EXERCISE REQUIREMENTS:
Would you return every line of the listing below that has "vést" in it?
(THE DATA)
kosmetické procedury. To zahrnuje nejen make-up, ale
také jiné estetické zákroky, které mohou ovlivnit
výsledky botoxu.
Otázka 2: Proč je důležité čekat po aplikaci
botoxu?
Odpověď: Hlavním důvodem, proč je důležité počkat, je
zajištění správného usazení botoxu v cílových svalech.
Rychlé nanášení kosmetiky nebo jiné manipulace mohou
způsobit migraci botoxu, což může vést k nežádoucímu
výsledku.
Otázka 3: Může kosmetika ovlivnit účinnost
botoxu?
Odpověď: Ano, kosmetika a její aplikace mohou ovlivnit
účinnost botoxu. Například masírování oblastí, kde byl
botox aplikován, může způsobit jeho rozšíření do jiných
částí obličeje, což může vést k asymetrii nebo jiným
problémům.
(End THE DATA)
RESPONSE TO THE EXERCISE:
způsobit migraci botoxu, což může vést k nežádoucímu
částí obličeje, což může vést k asymetrii nebo jiným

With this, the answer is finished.